The efficiency payoff, especially at that scale, is not hard to imagine but as Google paces through ever-larger scale training there are other, more ethereal issues to contend with, especially when massive batches means pulling (possible personal) data for training.
Getting language model behemoth, BERT, to scale using huge batch sizes has been its own uphill giant for Google and the few others operating at the million-plus batch size scale. Now the impetus is to keep efficient scale while adding in privacy measures that do not hinder performance, scalability, or efficiency.
Another Google Research team this week has shown they can scale BERT to batches sizes in the millions with a layer of privacy, called differentially private SGD, which is a heavy-duty step during pre-training. The implementation of this layer does sacrifice some accuracy with the masked language model accuracy in this BERT implementation at 60.5% on a batch size of two million. The non-private BERT models Google uses hit an accuracy rate of around 70%. They add that the batch size they used for their results is 32X larger than the non-private BERT model.
As the algorithm creators explain, “To mitigate these [privacy] concerns, the framework and properties of differential privacy (DP) [DMNS06, DKM+06] provide a compelling approach for rigorously controlling and preventing the leakage of sensitive user information present in the training dataset.
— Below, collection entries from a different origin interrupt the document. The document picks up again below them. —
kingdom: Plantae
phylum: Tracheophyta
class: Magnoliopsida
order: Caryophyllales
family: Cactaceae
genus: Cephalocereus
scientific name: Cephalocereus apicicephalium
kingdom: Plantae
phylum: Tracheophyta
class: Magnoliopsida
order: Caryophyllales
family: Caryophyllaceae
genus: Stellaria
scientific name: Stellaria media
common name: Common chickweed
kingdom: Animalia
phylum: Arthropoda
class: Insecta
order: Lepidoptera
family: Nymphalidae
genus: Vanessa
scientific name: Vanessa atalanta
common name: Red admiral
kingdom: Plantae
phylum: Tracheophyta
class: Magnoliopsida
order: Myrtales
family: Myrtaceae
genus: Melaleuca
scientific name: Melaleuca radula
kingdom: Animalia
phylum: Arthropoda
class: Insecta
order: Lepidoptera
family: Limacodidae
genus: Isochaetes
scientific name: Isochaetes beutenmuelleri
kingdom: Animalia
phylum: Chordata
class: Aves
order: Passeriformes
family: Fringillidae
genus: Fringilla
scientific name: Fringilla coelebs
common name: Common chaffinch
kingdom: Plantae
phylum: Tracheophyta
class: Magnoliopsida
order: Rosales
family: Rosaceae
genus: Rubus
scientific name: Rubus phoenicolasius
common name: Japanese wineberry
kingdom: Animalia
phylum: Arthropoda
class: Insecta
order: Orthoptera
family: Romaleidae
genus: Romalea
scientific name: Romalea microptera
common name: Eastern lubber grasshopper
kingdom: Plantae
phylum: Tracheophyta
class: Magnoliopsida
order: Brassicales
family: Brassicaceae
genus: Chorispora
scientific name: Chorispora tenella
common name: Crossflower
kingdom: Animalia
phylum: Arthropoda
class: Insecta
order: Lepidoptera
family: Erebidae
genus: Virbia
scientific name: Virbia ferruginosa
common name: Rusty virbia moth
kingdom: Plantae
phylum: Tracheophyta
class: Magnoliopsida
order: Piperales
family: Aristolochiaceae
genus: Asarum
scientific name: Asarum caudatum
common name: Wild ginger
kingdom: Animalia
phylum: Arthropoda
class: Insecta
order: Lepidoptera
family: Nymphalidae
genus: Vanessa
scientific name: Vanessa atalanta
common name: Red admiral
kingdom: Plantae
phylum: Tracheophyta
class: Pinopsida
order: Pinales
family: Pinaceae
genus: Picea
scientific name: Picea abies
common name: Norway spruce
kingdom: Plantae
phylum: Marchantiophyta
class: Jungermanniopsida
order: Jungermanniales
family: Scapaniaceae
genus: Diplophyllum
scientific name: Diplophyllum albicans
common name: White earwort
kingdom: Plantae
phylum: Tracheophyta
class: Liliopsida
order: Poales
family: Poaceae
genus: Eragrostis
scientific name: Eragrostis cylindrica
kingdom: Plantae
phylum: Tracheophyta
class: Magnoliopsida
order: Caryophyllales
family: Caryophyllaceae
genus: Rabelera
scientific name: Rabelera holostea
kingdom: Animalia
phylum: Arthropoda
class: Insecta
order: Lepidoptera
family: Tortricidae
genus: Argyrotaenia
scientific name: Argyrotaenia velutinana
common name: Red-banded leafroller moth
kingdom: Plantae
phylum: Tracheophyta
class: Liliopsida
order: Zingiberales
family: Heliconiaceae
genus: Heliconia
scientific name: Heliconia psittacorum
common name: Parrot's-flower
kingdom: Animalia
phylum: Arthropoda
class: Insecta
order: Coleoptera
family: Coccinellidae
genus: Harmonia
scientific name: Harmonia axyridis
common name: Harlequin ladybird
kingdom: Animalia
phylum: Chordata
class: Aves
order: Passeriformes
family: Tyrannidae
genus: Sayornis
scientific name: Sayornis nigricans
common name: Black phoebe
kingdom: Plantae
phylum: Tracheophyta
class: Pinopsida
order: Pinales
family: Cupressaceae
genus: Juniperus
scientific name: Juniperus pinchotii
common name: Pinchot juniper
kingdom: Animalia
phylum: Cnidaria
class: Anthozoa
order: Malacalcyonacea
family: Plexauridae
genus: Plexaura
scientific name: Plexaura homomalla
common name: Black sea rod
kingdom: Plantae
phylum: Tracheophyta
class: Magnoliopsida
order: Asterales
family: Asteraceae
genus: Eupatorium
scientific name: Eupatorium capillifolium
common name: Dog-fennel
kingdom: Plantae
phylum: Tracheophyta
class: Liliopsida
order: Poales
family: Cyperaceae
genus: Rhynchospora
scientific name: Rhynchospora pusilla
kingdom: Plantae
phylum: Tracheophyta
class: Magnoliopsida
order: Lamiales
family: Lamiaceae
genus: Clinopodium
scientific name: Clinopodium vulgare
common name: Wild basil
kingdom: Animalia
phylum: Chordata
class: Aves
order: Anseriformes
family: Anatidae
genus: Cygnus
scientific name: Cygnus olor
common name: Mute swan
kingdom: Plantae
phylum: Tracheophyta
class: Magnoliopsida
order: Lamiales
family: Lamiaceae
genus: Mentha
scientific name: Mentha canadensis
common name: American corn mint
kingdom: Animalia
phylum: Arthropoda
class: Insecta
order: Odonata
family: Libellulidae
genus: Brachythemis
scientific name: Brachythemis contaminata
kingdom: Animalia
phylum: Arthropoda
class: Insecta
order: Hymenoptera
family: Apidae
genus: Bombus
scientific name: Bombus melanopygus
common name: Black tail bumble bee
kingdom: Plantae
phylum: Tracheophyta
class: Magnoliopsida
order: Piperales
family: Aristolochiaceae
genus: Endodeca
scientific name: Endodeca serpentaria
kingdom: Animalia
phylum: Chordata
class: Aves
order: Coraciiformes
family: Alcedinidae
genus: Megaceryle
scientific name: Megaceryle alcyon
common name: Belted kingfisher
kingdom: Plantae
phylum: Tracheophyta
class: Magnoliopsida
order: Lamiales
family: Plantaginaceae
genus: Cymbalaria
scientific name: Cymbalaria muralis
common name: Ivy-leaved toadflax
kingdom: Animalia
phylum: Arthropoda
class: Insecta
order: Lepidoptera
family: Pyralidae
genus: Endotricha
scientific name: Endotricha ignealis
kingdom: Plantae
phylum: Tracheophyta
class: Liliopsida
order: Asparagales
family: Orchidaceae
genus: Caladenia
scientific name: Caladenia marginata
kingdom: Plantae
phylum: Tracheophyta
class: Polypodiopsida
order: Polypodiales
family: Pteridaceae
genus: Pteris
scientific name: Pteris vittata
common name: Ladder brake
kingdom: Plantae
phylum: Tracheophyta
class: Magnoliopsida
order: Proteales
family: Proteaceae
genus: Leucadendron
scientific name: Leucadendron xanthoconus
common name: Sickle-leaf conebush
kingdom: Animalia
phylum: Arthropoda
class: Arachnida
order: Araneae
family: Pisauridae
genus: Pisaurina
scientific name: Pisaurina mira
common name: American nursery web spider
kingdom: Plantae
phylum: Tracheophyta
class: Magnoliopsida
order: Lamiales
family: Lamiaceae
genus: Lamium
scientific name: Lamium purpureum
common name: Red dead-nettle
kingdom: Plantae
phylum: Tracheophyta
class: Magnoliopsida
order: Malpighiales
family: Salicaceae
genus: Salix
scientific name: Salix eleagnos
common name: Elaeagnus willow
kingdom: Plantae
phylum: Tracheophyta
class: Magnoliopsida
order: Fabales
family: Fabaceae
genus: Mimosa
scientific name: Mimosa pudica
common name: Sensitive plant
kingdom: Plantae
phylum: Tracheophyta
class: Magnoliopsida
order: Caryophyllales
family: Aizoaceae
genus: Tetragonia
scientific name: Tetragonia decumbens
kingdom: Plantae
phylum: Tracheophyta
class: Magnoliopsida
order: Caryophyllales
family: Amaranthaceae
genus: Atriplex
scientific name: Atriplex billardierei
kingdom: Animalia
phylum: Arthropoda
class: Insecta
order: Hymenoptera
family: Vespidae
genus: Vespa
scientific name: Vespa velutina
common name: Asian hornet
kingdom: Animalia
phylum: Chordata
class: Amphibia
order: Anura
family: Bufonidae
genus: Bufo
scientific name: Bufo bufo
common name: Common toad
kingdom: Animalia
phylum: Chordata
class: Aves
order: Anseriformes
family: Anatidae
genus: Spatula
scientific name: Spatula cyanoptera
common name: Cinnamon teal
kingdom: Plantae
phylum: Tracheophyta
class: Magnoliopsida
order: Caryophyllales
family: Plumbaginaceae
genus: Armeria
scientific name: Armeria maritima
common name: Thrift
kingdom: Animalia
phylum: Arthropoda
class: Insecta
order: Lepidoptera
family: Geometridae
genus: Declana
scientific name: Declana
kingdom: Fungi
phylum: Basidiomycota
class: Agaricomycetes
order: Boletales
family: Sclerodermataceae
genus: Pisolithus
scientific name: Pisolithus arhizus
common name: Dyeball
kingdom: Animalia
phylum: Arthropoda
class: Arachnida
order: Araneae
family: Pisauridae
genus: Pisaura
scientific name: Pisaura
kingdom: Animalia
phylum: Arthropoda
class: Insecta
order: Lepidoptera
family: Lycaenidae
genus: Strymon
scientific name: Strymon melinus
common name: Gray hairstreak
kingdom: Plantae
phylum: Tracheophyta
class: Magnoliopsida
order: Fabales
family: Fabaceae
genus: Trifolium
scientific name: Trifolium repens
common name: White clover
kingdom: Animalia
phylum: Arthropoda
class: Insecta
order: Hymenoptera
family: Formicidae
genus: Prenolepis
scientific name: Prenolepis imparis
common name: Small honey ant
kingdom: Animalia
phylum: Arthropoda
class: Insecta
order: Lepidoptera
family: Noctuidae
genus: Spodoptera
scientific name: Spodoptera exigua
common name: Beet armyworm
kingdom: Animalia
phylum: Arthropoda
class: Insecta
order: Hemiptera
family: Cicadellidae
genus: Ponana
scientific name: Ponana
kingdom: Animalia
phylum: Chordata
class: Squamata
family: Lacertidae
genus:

Loosely speaking, DP guarantees that the output distribution of a (randomized) algorithm does not noticeably change if a single training example is added or removed; this change is parameterized by two numbers —the smaller these values, the more private the algorithm.”
Accuracy and privacy are going hand in hand in other spheres for large-scale training at Google Research. Larger models, more massive batch sizes means increasing difficulty managing the consistency of results and avoiding under- or overfitting. Google is working on developing new calibration techniques that can keep up with the scale of increasing training runs. Another Google Research team this week published results on soft calibration techniques that cut down on calibration errors of existing approaches by 82%.
The team explains that a comparison of soft calibration objectives as secondary losses to existing calibration-incentivizing losses reveals that “calibration-sensitive training objectives as a whole (not always the ones we propose) result in better uncertainty estimates compared to the standard cross entropy loss coupled with temperature scaling.” They also show that composite losses obtain state-of-the-art single-model ECE in exchange for less than 1% reduction in accuracy for CIFAR-10, CIFAR-100 and Imagenet, which served as baselines.
In the past pure scalability of models was at the heart of what we saw coming out of Google Research on the training front. The fact that what we’re seeing more recently, including just the last few days, is evidence that model scaling itself is giving way to more nuanced elements to large-scale training, from improving/enhancing results to adding privacy. That means the models themselves are proving out at million-plus batch size scale, leaving room for making more efficient neural networks.